To see what version of docassemble you are running, log in as an administrator and go to “Configuration” from the menu. To find out the version number of the latest available docassemble software, visit to the docassemble PyPI page. The “Configuration” page might report that the “Python” version number and the “system” version number are different. This may happen when you upgrade a docassemble extension package: the docassemble Python packages are dependencies and will be upgraded to the latest version available on PyPI, while the parts of docassemble that are outside of these packages (the “system”) remain as they were when you first installed docassemble. Updates to the “system” files are rare, so it is usually not a problem for the “Python” version number to be ahead of the “system” version number. If there is a compatibility issue, you will see a warning.

To upgrade a local installation of docassemble and its dependencies, do the following. (This assumes that in the past you cloned docassemble into the directory docassemble in the current directory.)

cd docassemble
git pull
sudo su www-data
source /usr/share/docassemble/local/bin/activate
pip install --upgrade \
'git+https://github.com/nekstrom/pyrtf-ng#egg=pyrtf-ng' \
./docassemble \
./docassemble_base \
./docassemble_demo \
./docassemble_webapp
cp ./docassemble_webapp/docassemble.wsgi /usr/share/docassemble/webapp/
cp ./Docker/config/* /usr/share/docassemble/config/
cp ./Docker/*.sh /usr/share/docassemble/webapp/
cp ./Docker/VERSION /usr/share/docassemble/webapp/
python -m docassemble.webapp.fix_postgresql_tables
python -m docassemble.webapp.create_tables
exit

If you get any errors while upgrading with pip, try doing the following first:

sudo su www-data
source /usr/share/docassemble/local/bin/activate
pip uninstall docassemble
pip uninstall docassemble.base
pip uninstall docassemble.demo
pip uninstall docassemble.webapp

Sometimes, new versions of docassemble require additional database tables or additional columns in tables.

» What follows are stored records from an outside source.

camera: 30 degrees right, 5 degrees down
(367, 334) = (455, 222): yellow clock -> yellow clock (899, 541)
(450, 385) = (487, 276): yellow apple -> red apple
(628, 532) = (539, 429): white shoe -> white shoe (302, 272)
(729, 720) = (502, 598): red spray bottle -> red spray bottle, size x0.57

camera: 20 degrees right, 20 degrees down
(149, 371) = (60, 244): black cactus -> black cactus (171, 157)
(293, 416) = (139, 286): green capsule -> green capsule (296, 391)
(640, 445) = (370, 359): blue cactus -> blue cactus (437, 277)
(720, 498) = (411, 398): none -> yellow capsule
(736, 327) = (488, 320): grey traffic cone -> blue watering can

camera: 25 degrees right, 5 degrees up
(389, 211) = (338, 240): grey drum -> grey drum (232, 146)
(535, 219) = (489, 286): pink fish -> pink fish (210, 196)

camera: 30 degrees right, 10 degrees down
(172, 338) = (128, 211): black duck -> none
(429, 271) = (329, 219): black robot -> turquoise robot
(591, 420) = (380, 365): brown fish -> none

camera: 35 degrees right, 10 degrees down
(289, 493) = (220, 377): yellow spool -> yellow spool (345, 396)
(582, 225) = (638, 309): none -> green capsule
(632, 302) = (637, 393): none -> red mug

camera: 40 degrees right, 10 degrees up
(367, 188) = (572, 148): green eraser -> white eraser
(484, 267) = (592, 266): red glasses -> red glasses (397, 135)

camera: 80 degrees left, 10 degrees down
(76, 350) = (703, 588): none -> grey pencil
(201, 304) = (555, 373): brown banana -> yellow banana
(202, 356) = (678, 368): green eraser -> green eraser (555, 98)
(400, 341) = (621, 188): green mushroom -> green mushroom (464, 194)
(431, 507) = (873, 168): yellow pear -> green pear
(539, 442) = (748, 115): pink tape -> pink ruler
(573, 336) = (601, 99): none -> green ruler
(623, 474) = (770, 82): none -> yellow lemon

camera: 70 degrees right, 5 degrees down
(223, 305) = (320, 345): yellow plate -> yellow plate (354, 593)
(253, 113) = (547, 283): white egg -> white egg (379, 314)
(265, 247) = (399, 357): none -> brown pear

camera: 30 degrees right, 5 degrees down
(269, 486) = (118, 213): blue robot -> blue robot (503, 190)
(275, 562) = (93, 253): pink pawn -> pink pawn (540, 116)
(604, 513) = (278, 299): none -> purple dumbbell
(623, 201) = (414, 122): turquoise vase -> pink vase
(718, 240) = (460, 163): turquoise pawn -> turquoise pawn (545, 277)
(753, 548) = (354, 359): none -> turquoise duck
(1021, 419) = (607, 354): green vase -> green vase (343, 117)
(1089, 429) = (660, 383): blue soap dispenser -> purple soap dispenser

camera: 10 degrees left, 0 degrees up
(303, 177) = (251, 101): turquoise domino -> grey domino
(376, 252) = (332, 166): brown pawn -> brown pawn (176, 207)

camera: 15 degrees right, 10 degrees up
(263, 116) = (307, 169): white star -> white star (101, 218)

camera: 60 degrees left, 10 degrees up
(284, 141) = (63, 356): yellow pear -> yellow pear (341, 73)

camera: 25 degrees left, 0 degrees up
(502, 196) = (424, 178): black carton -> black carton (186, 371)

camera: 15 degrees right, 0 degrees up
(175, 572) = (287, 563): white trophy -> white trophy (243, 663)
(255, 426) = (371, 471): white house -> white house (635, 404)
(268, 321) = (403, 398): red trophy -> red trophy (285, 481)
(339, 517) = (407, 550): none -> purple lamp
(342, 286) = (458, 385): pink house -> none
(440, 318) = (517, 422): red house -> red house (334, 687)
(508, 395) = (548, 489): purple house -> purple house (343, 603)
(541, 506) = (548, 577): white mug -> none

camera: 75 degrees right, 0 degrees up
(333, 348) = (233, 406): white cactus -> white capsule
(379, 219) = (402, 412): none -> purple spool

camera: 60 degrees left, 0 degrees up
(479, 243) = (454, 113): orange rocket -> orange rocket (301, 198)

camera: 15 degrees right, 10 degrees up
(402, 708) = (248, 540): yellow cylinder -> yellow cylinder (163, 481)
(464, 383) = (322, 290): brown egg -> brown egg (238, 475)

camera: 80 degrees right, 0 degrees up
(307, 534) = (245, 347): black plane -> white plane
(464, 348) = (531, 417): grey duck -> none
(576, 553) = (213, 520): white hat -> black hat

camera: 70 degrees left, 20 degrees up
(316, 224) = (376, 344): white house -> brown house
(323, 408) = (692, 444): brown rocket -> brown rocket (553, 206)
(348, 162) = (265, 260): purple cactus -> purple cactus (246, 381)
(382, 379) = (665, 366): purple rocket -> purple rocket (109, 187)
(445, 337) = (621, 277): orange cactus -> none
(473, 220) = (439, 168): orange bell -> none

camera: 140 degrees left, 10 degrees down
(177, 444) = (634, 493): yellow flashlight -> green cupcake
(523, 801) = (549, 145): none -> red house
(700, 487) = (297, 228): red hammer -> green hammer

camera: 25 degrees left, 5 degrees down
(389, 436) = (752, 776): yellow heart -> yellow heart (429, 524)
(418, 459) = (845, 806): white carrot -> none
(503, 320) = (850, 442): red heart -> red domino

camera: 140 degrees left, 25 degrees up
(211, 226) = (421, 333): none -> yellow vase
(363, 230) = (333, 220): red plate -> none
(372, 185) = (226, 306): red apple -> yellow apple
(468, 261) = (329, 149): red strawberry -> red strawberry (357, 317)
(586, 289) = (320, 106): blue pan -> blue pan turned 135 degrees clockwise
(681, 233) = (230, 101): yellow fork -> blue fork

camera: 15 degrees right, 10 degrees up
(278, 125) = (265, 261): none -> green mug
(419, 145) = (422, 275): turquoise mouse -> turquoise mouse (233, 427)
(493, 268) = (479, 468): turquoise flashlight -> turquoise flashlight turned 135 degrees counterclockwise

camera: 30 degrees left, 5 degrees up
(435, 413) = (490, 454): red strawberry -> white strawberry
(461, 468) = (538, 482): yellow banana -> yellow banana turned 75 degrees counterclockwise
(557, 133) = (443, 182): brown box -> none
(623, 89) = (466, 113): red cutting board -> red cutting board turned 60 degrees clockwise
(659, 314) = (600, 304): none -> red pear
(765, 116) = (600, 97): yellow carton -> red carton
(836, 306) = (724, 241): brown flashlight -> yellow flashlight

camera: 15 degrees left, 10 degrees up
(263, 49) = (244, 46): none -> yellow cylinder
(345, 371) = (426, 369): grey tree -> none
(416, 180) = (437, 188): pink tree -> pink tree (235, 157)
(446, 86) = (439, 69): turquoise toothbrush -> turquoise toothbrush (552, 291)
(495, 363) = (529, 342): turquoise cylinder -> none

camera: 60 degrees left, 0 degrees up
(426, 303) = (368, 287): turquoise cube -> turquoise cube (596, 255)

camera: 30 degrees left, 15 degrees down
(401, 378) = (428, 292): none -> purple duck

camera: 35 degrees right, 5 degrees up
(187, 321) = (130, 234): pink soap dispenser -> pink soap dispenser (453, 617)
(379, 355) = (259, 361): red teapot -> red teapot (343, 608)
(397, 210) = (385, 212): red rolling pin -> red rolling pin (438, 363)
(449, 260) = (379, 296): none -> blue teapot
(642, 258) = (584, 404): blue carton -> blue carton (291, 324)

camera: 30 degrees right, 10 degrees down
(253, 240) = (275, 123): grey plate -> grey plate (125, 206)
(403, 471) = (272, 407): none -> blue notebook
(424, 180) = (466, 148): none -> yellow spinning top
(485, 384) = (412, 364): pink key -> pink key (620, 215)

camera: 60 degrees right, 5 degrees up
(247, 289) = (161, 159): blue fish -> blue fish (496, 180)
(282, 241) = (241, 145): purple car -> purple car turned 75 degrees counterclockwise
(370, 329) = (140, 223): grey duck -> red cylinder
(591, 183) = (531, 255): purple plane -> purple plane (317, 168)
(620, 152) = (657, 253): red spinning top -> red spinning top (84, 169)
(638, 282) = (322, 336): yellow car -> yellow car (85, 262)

The docassemble.webapp.create_tables module uses alembic to make any necessary modifications to the tables.

sudo -H -u www-data bash -c "source /usr/share/docassemble/local/bin/activate && python -m docassemble.webapp.create_tables"

If you get an error in your logs about a missing column and running docassemble.webapp.create_tables does not fix the problem, see the database schema for information about what database columns need to exist in the database.

You can delete and recreate your database by running the following commands as root:

echo "drop database docassemble; create database docassemble owner docassemble;" | sudo -u postgres psql
sudo -H -u www-data bash -c "source /usr/share/docassemble/local/bin/activate && python -m docassemble.webapp.create_tables"
rm -rf /usr/share/docassemble/files/0*

Then, restart supervisor.

sudo systemctl stop supervisor.service
sudo systemctl start supervisor.service

Other times, a docassemble upgrade involves changes to the Apache configuration, supervisor configuration, or auxillary files. In this case, you will need to make the changes by hand or manually reinstall docassemble.

All of these system administration headaches can be avoided by using Docker.